Understanding the Presto Metrics for Monitoring

Presto clusters support the Datadog monitoring service. You can configure the Datadog monitoring service at the cluster level as described in Advanced configuration: Modifying Cluster Monitoring Settings, or at the account level. (For more information on configuring the Datadog monitoring service at the account level on AWS, see Configuring your Access Settings using IAM Keys or Managing Roles.)

In addition to the default Presto metrics that Qubole sends to Datadog, you can also send other Presto metrics to Datadog. Qubole uses Datadog’s JMX agent through jmx.yaml configuration file in its Datadog integration. It uses 8097 as the JMX port. This enhancement is available for a beta access and it can be enabled by creating a ticket with Qubole Support.

These are the different Presto metrics that are displayed in the Datadog account and the actions that you can do to remove the cause of errors.

Presto Metric Metric Definition Abnormalities indicated in the Metrics Actions
presto.Workers Number of workers that are part of the Presto cluster presto.Workers is lesser than configured minimum nodes

Perform these actions:

  1. Check if there is a spot node loss. Use the presto.SpotLossNotification metric to confirm. If there is a spot node loss, then this is expected and the cluster scales up in sometime.
  2. If there is an increase in presto.requestFailures metric, then it can point to Presto in a worker node failing. Most common reason for this GC pauses in a worker node. To prevent it, better workload management must be done through Queues or ResourceGroups.
presto.MaxYoungGenGC-Time Maximum time spent in YoungGen Garbage Collection (GC) across all nodes of the cluster Sudden spike in the value indicates a problem GC problems typically happen when cluster is under heavy load. This can be reduced by better workload management by using Queues or ResourceGroups.
presto.MaxYoungGenGC-Count Maximum number of YoungGen GC events across all nodes of the cluster Sudden increase in values can point to a problem but usually a correlation with GC time would give a better idea. GC problems typically happen when cluster is under heavy load. This can be reduced by better workload management by using Queues or ResourceGroups.
presto.MaxOldGenGC-Time Maximum time spent in OldGen GC across all nodes of the cluster Sudden increase in values can point to a problem but usually a correlation with GC time would give a better idea. GC problems typically happen when cluster is under heavy load.
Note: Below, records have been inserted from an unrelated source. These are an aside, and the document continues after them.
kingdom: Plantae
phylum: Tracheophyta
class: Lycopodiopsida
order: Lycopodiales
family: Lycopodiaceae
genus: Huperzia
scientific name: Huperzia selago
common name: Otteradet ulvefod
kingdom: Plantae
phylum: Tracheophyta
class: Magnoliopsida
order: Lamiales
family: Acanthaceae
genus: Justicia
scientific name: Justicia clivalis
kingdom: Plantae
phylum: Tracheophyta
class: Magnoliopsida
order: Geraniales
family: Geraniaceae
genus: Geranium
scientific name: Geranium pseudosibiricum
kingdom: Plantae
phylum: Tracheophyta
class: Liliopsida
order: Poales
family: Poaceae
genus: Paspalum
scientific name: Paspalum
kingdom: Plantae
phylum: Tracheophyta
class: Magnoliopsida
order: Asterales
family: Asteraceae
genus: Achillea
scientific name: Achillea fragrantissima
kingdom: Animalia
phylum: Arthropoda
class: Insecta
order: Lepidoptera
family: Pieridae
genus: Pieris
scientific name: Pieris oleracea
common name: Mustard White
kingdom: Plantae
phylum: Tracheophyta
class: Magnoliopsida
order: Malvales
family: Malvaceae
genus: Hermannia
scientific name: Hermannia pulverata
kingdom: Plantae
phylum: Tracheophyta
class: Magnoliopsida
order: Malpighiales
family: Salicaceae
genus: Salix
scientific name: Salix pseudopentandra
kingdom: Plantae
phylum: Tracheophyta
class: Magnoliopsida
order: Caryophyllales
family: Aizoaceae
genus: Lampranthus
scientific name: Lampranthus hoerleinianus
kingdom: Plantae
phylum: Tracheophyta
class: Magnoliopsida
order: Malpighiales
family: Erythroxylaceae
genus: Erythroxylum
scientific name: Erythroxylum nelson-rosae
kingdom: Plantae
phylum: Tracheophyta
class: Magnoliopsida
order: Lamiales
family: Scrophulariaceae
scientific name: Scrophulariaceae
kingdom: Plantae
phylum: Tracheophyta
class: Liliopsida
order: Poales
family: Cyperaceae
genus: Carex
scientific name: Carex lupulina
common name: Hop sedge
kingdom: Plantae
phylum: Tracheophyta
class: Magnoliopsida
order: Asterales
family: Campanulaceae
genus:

This can be reduced by better workload management by using Queues or ResourceGroups.
presto.MaxOldGenGC-Count Maximum number of OldGen GC events across all nodes of the cluster Sudden increase in values can point to a problem but usually a correlation with GC time would give a better idea. GC problems typically happen when cluster is under heavy load. This can be reduced by better workload management by using Queues or ResourceGroups.
presto.AveragePlanningTime Average planning time (in milliseconds) in planning phase of queries

These are the possible abnormalities:

  1. Sudden spikes in values can be expected when query runs for the first time on a table causing the metastore cache warmup
  2. With metastore caching disabled, if the planning time is consistently high that is in 10s of seconds, then it indicates a problem

Perform these actions:

  1. Even after several queries has run on the cluster and still this metric’s value does not reduce, then check metastore cache settings and ensure that it is enabled and TTL values are high enough to allow using cached values.
  2. This could mean a problem in metastore or the running Hive Metastore server. Resolution:
    1. Firstly, verify that the metatore is not under a heavy load. If it is, then the metastore must be upgraded or other measures must be taken to bring down the load.
    2. If metastore is not heavily loaded, then it might be an issue with the Hive Metastore . server. To resolve this, create a ticket with Qubole Support.
presto.requestFailures Number of requests that failed at master while contacting worker nodes during the task execution There might be a few of these errors due to network congestion but a consistent increase in the value indicates that there is a problem.

Perform these actions:

  1. This can happen if a node is lost. Check the presto.Workers metric to confirm.
  2. This can also happen if a node is stuck in GC. Use GC related metrics to confirm.
presto.RUNNING-Queries Number of Running Queries in the cluster Not Applicable Not Applicable
presto.FINISHED-Queries Number of Finished Queries Not Applicable Not Applicable
presto.FAILED-Queries Number of Failed Queries Not Applicable Not Applicable
presto.bytesReadPerSecondPerQuery Bytes read per second per query (This metric considers only running queries in its calculations and if there are not any, then no data is reported.)

Value going towards 0 indicates that there is an issue

Absence of a value does not indicate an issue

This is most probably due to read operators getting stuck in reading from the cloud object store. Most probable reason for this is a network issue, which can be manually checked from the nodes. If you can manually reach the cloud object store, then create a ticket with Qubole Support.